I have a spark DataFrame with h3 hex ids and I am trying to obtain the polygon geometries.

from pyspark.sql import SparkSession
from pyspark.sql.functions import col, expr
from pyspark.databricks.sql.functions import *

from mosaic import enable_mosaic
enable_mosaic(spark, dbutils)


# Create a Spark session
spark = SparkSession.builder.appName("Mosaic").getOrCreate()

# Create a DataFrame with hex IDs
df = spark.createDataFrame([
    (1, "87422c2a9ffffff"),
    (2, "87422c2a9000000"),
    (3, "87422c2a8ffffff")
], ("id", "h3hex_id"))



sdf2 = sdf1.withColumn("geometry", h3_boundaryaswkt(col("h3hex_id")))
sdf2.sample(fraction=0.1).show()

AnalysisException: [H3_NOT_ENABLED] h3_boundaryaswkt is disabled or unsupported. Consider enabling Photon or switch to a tier that supports H3 expressions; 


sdf2 = sdf1.withColumn("geometry", grid_boundary(col("h3hex_id"), format_name="WKT"))
sdf2.sample(fraction=0.1).show()


AnalysisException: [UNRESOLVED_COLUMN.WITH_SUGGESTION] A column or function parameter with name `WKT` cannot be resolved. Did you mean one of the following? ..

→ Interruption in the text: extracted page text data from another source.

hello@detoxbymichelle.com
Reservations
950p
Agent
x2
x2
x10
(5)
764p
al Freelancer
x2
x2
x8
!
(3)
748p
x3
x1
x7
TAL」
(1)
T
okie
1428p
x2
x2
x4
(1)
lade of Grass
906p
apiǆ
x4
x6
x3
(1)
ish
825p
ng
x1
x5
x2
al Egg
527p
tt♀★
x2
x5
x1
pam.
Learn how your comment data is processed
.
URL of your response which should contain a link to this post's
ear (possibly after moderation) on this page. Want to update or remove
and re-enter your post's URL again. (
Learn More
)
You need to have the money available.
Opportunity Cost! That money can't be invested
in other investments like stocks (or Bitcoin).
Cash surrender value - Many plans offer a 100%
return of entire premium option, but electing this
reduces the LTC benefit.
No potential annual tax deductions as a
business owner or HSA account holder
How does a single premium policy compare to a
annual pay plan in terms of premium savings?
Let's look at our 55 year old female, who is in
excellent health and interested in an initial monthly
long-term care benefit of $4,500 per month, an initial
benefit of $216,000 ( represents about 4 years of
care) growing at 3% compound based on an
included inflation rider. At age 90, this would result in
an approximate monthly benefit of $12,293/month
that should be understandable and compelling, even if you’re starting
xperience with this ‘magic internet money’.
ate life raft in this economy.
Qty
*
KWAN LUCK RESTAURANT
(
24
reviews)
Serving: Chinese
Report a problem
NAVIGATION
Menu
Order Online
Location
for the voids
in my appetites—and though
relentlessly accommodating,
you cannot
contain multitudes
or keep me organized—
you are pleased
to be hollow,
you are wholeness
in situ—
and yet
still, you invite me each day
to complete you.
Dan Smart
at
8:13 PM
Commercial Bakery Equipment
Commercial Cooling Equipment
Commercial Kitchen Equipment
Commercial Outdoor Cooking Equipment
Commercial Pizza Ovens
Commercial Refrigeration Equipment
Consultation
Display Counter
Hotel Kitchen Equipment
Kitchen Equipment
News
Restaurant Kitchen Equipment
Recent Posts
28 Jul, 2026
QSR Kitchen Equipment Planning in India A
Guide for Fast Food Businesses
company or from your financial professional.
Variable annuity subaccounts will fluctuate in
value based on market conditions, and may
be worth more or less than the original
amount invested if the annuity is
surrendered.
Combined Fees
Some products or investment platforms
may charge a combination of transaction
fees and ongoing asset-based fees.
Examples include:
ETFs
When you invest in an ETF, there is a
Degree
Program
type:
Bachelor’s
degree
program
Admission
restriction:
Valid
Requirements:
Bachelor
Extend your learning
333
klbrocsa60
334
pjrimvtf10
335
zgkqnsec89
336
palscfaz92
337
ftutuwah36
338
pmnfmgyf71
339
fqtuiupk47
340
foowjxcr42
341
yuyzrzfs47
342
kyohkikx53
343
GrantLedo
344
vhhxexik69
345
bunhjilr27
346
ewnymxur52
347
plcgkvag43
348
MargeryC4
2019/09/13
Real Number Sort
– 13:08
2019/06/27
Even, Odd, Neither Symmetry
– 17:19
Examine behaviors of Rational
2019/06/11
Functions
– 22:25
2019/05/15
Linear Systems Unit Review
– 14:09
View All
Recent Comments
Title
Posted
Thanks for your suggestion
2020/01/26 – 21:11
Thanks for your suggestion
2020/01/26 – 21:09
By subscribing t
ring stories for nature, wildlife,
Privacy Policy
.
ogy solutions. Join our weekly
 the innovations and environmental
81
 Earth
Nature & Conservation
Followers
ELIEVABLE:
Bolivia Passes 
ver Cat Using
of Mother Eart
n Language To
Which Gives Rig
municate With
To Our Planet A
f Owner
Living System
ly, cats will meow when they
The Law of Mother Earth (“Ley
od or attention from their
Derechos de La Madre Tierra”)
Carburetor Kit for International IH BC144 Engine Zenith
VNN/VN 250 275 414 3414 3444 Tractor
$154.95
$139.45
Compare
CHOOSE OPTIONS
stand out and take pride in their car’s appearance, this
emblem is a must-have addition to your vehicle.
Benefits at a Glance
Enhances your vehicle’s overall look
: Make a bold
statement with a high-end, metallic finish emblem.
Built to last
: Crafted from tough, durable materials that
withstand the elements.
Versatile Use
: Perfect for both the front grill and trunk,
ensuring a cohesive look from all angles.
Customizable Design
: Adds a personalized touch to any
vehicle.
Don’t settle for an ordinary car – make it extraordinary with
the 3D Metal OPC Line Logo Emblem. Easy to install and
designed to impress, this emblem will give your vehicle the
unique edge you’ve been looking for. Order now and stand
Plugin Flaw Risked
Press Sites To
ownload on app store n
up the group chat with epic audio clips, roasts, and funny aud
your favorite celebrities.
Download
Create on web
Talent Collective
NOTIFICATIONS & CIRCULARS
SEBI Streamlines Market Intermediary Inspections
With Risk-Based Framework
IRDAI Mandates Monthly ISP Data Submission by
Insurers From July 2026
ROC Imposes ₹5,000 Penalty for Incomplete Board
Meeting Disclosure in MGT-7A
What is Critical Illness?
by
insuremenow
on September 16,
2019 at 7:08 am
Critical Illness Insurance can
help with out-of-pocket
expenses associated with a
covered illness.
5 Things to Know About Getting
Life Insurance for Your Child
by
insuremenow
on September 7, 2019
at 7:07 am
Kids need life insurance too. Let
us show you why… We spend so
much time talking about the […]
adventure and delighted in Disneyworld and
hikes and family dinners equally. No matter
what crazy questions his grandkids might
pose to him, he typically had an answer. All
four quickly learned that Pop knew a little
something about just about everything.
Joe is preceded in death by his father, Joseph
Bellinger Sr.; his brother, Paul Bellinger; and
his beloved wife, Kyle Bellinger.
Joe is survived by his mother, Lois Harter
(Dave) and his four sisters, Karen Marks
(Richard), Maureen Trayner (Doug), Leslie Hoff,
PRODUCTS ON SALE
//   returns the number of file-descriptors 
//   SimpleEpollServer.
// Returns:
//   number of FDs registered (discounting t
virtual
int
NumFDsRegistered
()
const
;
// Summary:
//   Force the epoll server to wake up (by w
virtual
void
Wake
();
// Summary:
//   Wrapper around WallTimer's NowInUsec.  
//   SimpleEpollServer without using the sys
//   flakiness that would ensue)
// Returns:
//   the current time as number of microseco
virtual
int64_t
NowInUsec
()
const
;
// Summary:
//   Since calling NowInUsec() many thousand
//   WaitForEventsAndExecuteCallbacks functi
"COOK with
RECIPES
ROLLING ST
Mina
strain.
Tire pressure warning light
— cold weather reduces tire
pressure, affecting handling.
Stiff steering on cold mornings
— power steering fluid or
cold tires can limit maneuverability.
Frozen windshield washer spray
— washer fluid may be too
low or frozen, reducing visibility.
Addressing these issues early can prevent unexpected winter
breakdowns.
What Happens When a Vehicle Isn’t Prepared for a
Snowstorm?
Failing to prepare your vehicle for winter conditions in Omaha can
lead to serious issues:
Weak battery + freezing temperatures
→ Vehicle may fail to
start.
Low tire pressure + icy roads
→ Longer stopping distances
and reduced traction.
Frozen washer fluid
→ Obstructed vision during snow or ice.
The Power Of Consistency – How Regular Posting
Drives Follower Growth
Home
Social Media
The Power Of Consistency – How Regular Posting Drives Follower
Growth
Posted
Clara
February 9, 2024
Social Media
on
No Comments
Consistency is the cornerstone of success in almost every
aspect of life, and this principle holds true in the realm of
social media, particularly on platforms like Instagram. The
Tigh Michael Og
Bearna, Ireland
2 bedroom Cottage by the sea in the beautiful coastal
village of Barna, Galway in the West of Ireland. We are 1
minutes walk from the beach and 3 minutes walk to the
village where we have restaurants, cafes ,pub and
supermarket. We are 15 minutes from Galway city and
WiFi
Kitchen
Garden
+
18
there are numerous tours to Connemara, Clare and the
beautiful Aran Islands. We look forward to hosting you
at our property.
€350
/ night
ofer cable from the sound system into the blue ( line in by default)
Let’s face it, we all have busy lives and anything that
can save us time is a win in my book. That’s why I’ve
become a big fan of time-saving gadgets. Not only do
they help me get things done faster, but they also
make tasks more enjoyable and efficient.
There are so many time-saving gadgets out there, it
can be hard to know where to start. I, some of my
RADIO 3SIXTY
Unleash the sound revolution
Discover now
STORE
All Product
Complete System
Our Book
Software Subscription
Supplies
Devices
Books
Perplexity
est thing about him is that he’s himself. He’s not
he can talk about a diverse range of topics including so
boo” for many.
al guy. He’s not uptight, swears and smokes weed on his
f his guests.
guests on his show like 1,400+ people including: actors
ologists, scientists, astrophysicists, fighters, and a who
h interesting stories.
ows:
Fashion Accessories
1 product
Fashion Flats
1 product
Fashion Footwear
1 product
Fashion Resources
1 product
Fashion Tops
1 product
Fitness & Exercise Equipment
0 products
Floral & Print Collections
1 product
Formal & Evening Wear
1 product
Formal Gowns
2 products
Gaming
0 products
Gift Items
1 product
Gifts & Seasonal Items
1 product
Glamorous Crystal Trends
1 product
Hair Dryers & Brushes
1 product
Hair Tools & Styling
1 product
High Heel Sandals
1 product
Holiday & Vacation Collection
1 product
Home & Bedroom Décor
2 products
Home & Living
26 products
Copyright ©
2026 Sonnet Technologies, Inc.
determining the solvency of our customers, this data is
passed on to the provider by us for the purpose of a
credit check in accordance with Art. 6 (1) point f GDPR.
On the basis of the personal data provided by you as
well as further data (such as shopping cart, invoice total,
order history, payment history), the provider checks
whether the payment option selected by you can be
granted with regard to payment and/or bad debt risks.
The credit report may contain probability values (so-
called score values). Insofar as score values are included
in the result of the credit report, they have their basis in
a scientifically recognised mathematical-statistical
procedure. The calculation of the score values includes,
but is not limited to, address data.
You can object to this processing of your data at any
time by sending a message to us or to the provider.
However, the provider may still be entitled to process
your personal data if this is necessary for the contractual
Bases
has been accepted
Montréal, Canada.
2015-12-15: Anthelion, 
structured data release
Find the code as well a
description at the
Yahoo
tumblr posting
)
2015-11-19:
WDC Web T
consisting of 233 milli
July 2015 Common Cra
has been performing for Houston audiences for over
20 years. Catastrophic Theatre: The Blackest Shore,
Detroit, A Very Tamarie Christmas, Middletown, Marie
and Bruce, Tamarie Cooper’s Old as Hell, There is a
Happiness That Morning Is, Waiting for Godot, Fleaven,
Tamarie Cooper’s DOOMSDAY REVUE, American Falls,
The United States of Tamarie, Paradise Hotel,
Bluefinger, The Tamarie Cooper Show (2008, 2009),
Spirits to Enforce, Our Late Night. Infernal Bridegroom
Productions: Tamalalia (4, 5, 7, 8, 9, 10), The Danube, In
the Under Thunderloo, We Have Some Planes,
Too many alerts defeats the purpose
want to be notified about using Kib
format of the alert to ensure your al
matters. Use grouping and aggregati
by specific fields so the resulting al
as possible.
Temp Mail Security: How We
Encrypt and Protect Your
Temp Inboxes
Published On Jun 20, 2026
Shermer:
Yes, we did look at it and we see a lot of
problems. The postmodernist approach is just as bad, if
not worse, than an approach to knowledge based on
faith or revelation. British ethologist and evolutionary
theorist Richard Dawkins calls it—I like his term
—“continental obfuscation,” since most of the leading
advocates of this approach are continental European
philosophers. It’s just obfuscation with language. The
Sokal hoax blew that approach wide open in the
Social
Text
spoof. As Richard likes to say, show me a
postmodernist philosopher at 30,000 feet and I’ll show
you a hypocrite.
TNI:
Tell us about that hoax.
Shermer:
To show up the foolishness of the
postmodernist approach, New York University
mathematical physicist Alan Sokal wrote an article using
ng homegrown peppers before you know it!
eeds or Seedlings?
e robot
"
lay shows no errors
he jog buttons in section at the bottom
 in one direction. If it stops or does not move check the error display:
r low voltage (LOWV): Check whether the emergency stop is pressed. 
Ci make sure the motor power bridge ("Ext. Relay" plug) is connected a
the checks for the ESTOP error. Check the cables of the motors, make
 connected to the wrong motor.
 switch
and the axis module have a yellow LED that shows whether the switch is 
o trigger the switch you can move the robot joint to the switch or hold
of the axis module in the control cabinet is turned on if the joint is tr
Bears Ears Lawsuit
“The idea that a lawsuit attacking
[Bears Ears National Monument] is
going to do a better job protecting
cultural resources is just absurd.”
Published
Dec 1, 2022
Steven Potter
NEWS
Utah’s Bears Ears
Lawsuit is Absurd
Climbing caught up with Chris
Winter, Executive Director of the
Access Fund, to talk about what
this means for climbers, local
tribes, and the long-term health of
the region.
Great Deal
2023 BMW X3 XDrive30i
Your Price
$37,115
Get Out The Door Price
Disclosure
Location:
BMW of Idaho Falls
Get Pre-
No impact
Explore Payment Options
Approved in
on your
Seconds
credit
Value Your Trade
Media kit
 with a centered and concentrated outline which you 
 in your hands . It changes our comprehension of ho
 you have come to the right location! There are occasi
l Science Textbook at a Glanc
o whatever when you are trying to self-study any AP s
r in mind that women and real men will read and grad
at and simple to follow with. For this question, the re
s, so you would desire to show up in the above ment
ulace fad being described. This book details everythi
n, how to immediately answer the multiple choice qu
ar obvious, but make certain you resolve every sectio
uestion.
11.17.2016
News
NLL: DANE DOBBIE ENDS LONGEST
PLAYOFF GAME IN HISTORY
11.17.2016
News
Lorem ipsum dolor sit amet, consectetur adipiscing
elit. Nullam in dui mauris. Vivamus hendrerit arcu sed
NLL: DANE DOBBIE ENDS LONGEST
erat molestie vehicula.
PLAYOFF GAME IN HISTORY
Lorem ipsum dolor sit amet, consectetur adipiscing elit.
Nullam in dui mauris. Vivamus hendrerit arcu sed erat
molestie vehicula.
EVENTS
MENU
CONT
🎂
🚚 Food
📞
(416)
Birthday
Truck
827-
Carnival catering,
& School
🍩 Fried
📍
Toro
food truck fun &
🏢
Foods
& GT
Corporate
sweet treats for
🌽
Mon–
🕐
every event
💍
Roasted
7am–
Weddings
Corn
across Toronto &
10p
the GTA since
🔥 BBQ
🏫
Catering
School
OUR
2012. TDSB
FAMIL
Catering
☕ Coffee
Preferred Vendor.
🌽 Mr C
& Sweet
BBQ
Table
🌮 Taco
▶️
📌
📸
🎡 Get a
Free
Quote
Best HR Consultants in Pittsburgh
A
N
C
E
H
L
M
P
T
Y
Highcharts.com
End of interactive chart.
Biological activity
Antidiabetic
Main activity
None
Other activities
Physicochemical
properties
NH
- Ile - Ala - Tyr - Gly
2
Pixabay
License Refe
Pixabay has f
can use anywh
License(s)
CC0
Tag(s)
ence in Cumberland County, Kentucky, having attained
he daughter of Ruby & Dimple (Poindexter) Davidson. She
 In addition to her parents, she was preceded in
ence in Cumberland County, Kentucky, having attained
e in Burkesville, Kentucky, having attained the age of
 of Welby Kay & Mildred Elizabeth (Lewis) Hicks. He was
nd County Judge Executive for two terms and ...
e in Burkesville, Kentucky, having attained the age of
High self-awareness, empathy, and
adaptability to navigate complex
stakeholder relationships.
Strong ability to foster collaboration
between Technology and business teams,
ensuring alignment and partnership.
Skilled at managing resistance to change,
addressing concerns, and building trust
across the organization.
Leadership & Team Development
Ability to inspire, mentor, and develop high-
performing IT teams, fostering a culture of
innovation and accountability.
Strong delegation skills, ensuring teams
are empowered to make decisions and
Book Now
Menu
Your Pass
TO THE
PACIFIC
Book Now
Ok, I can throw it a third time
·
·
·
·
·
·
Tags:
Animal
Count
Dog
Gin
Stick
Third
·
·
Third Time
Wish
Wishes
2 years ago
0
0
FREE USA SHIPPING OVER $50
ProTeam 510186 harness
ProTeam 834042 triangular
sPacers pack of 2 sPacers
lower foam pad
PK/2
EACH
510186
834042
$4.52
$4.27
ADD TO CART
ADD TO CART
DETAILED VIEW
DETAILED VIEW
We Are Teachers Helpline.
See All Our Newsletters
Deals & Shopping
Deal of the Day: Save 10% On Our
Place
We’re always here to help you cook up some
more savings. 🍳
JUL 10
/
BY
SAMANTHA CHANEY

I have installed databricks-mosaic 0.3.10 on the cluster.

How do I resolve the exception and apply the function spark DataFrame?

https://databrickslabs.github.io/mosaic/api/spatial-indexing.html

https://docs.databricks.com/sql/language-manual/functions/h3_boundaryaswkt.html#examples

kms
  • 1,810
  • 1
  • 41
  • 92

1 Answers1

1

h3_ functions are reserved for photon enabled clusters. If you change the configuration on your cluster to enable photon this error will disappear. mosaic provides a grid_ function that use a slower java implementation of h3 that you can use on either ML databricks runtime or photon databricks runtime envs.

The second issue with "WKT" is that it is provided as a string but should be a column due to the way python virtualises column names in pyspark. If you replace "WKT" with F.lit("WKT") your code will work.

from pyspark.sql import functions as F
sdf2 = sdf1.withColumn("geometry", grid_boundary(col("h3hex_id"), 
    format_name=F.lit("WKT")))
sdf2.sample(fraction=0.1).show()
Alex Ott
  • 80,552
  • 8
  • 87
  • 132